Kurzaufgabe A
Bei wie vielen Windstärken wird laut Textauszug am Nachmittag entschieden, vor Anker zu bleiben?
Kurzaufgabe B
Welche Hauptgerichte gibt es laut Textauszug an diesem Abend? Nenne alle.
Kurzaufgabe C
Gib den Textauszug von „Am nächsten Morgen“ bis „über das Deck.“ unverändert wieder.

Textauszug
Nachmittags um fünf sollen wir eigentlich Richtung Terre-de-Haut / Iles de Saintes weitersegeln, doch bei sieben bis acht Windstärken entscheidet „Captain Holiday“, wie ihn einige an Bord nennen, vor dieser Insel Unter dem Winde vor eben jenem Schutz zu suchen. Wir bleiben vor Anker – schließlich gibt es auch gleich Abendessen. Und dessen Genuss soll nicht durch schwere See gefährdet werden. Vorspeise, Hauptgericht, Nachspeise – wer entsprechende Kapazitäten hat, kann sich auch drei Hauptgerichte einverleiben. Und das sind an diesem Abend Seezungenfilet in Krebssauce, ein Ribeye Roast mit Rosmarinsauce und eine vegetarische Champignon-Quiche.

Am nächsten Morgen dringt kein Außenlicht in unsere Kabine, obwohl die Sonne schon lange aufgegangen sein müsste. Nur Wasser vor dem Bullauge. Ein Regentag? Als der Blick auf den schräg hängenden Vorhang in der Kabine fällt, dämmert es: Wir segeln, das Bullauge liegt jetzt infolge der Schräglage unter Wasser. Eine Tasse Kaffee geschnappt und nichts wie an Deck. Die Anblicke und Ausblicke – großartig. Knapp acht Windstärken, die Segel voller Wind. Das Wasser aus den beiden Swimmingpools schwappt über das Deck.

Bereitgestellte Daten
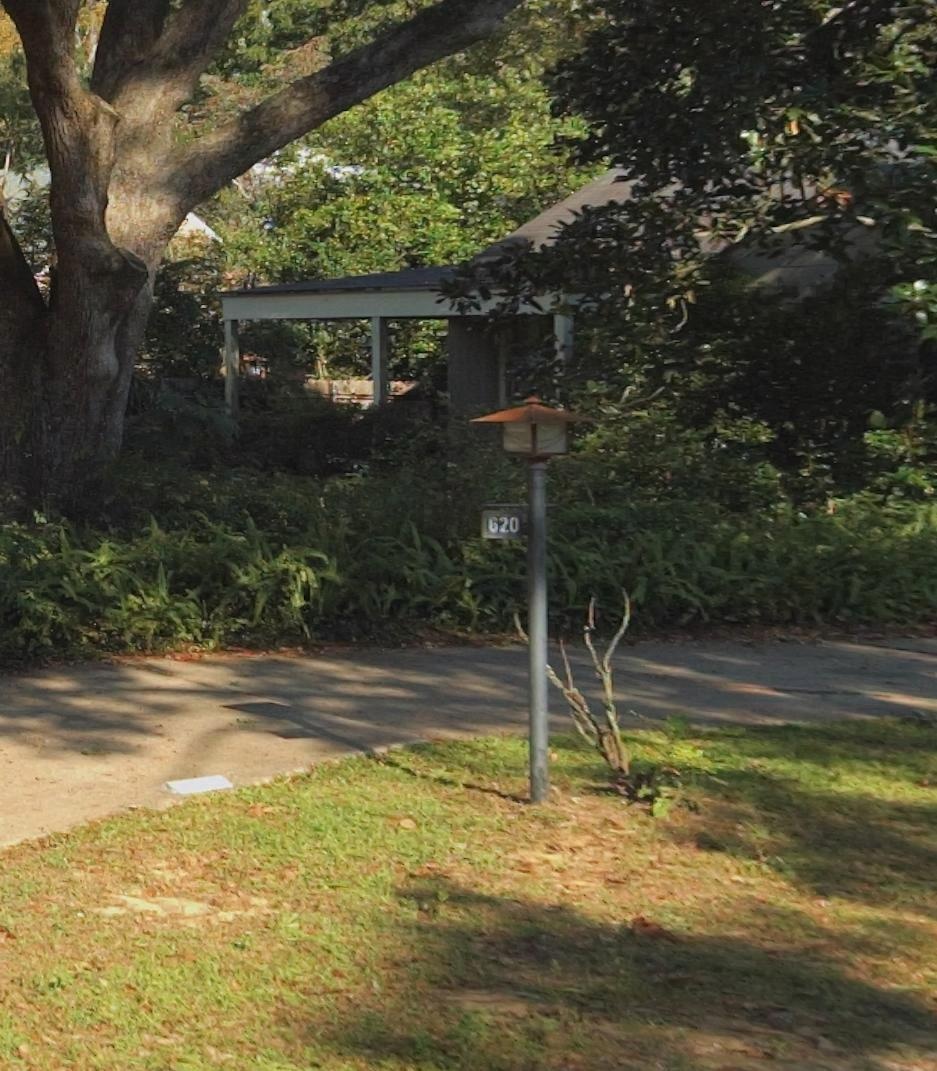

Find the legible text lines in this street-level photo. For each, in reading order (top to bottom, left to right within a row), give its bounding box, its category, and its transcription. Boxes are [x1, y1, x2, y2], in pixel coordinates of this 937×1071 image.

[487, 516, 520, 533] StreetNumber: 620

Schriftliche Antwort A
Bei sieben bis acht Windstärken.

Schriftliche Antwort B
Seezungenfilet in Krebssauce, Ribeye Roast mit Rosmarinsauce, vegetarische Champignon-Quiche

Schriftliche Antwort C
Am nächsten Morgen dringt kein Außenlicht in unsere Kabine, obwohl die Sonne schon lange aufgegangen sein müsste. Nur Wasser vor dem Bullauge. Ein Regentag? Als der Blick auf den schräg hängenden Vorhang in der Kabine fällt, dämmert es: Wir segeln, das Bullauge liegt jetzt infolge der Schräglage unter Wasser. Eine Tasse Kaffee geschnappt und nichts wie an Deck. Die Anblicke und Ausblicke – großartig. Knapp acht Windstärken, die Segel voller Wind. Das Wasser aus den beiden Swimmingpools schwappt über das Deck.